Collected data entries:

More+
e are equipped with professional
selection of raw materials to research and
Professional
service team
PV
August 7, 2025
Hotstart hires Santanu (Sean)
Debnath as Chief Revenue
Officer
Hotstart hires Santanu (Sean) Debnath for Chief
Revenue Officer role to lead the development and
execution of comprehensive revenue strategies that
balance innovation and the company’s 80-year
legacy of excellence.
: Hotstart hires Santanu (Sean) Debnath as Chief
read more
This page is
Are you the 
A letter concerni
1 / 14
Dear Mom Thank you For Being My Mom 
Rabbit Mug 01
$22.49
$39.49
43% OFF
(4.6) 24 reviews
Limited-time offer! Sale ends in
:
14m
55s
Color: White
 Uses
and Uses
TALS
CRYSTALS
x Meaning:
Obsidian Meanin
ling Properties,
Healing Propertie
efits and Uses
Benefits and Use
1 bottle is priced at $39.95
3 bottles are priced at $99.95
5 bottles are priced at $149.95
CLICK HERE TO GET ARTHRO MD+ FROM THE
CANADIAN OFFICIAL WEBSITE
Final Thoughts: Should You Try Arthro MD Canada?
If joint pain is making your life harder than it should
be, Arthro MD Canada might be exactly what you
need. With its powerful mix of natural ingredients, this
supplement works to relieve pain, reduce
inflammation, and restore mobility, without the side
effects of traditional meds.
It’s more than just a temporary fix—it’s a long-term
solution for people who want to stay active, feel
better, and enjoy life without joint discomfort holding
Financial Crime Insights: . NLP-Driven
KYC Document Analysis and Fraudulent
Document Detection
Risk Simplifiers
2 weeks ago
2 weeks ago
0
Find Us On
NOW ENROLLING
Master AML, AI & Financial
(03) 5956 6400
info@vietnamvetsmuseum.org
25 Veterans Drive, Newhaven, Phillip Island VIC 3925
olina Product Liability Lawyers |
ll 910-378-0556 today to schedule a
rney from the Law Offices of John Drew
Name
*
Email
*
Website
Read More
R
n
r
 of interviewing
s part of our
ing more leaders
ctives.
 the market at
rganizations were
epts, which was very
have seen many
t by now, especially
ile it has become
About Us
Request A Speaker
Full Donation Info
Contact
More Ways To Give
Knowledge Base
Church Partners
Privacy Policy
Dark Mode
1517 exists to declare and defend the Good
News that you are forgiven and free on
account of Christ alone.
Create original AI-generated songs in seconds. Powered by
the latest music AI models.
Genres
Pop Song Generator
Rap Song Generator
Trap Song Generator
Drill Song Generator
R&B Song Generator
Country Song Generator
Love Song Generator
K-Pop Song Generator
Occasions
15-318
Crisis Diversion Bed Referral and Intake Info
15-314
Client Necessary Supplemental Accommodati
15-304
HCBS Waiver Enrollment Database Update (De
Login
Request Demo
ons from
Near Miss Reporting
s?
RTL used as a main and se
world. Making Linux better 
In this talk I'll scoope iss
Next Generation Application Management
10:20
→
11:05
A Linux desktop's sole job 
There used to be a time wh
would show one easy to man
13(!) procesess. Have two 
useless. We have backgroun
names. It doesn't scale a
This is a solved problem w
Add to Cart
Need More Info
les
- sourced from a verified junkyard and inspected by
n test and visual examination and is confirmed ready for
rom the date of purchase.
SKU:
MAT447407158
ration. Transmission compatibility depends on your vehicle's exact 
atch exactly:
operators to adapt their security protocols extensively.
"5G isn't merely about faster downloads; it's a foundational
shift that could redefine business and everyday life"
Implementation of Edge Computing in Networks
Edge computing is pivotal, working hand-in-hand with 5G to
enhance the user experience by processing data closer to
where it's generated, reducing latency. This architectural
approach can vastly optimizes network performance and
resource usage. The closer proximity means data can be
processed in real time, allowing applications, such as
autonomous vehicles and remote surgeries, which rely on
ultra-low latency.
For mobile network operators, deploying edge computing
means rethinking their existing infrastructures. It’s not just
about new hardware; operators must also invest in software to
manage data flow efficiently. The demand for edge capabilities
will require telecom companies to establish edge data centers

## PROBLEM STATEMENT
Switch "Hotstart" to "HotStart" everywhere it appears in the records above. Reproduce every line with nothing else changed.

## OUTPUT OF THE TASK
More+
e are equipped with professional
selection of raw materials to research and
Professional
service team
PV
August 7, 2025
HotStart hires Santanu (Sean)
Debnath as Chief Revenue
Officer
HotStart hires Santanu (Sean) Debnath for Chief
Revenue Officer role to lead the development and
execution of comprehensive revenue strategies that
balance innovation and the company’s 80-year
legacy of excellence.
: HotStart hires Santanu (Sean) Debnath as Chief
read more
This page is
Are you the 
A letter concerni
1 / 14
Dear Mom Thank you For Being My Mom 
Rabbit Mug 01
$22.49
$39.49
43% OFF
(4.6) 24 reviews
Limited-time offer! Sale ends in
:
14m
55s
Color: White
 Uses
and Uses
TALS
CRYSTALS
x Meaning:
Obsidian Meanin
ling Properties,
Healing Propertie
efits and Uses
Benefits and Use
1 bottle is priced at $39.95
3 bottles are priced at $99.95
5 bottles are priced at $149.95
CLICK HERE TO GET ARTHRO MD+ FROM THE
CANADIAN OFFICIAL WEBSITE
Final Thoughts: Should You Try Arthro MD Canada?
If joint pain is making your life harder than it should
be, Arthro MD Canada might be exactly what you
need. With its powerful mix of natural ingredients, this
supplement works to relieve pain, reduce
inflammation, and restore mobility, without the side
effects of traditional meds.
It’s more than just a temporary fix—it’s a long-term
solution for people who want to stay active, feel
better, and enjoy life without joint discomfort holding
Financial Crime Insights: . NLP-Driven
KYC Document Analysis and Fraudulent
Document Detection
Risk Simplifiers
2 weeks ago
2 weeks ago
0
Find Us On
NOW ENROLLING
Master AML, AI & Financial
(03) 5956 6400
info@vietnamvetsmuseum.org
25 Veterans Drive, Newhaven, Phillip Island VIC 3925
olina Product Liability Lawyers |
ll 910-378-0556 today to schedule a
rney from the Law Offices of John Drew
Name
*
Email
*
Website
Read More
R
n
r
 of interviewing
s part of our
ing more leaders
ctives.
 the market at
rganizations were
epts, which was very
have seen many
t by now, especially
ile it has become
About Us
Request A Speaker
Full Donation Info
Contact
More Ways To Give
Knowledge Base
Church Partners
Privacy Policy
Dark Mode
1517 exists to declare and defend the Good
News that you are forgiven and free on
account of Christ alone.
Create original AI-generated songs in seconds. Powered by
the latest music AI models.
Genres
Pop Song Generator
Rap Song Generator
Trap Song Generator
Drill Song Generator
R&B Song Generator
Country Song Generator
Love Song Generator
K-Pop Song Generator
Occasions
15-318
Crisis Diversion Bed Referral and Intake Info
15-314
Client Necessary Supplemental Accommodati
15-304
HCBS Waiver Enrollment Database Update (De
Login
Request Demo
ons from
Near Miss Reporting
s?
RTL used as a main and se
world. Making Linux better 
In this talk I'll scoope iss
Next Generation Application Management
10:20
→
11:05
A Linux desktop's sole job 
There used to be a time wh
would show one easy to man
13(!) procesess. Have two 
useless. We have backgroun
names. It doesn't scale a
This is a solved problem w
Add to Cart
Need More Info
les
- sourced from a verified junkyard and inspected by
n test and visual examination and is confirmed ready for
rom the date of purchase.
SKU:
MAT447407158
ration. Transmission compatibility depends on your vehicle's exact 
atch exactly:
operators to adapt their security protocols extensively.
"5G isn't merely about faster downloads; it's a foundational
shift that could redefine business and everyday life"
Implementation of Edge Computing in Networks
Edge computing is pivotal, working hand-in-hand with 5G to
enhance the user experience by processing data closer to
where it's generated, reducing latency. This architectural
approach can vastly optimizes network performance and
resource usage. The closer proximity means data can be
processed in real time, allowing applications, such as
autonomous vehicles and remote surgeries, which rely on
ultra-low latency.
For mobile network operators, deploying edge computing
means rethinking their existing infrastructures. It’s not just
about new hardware; operators must also invest in software to
manage data flow efficiently. The demand for edge capabilities
will require telecom companies to establish edge data centers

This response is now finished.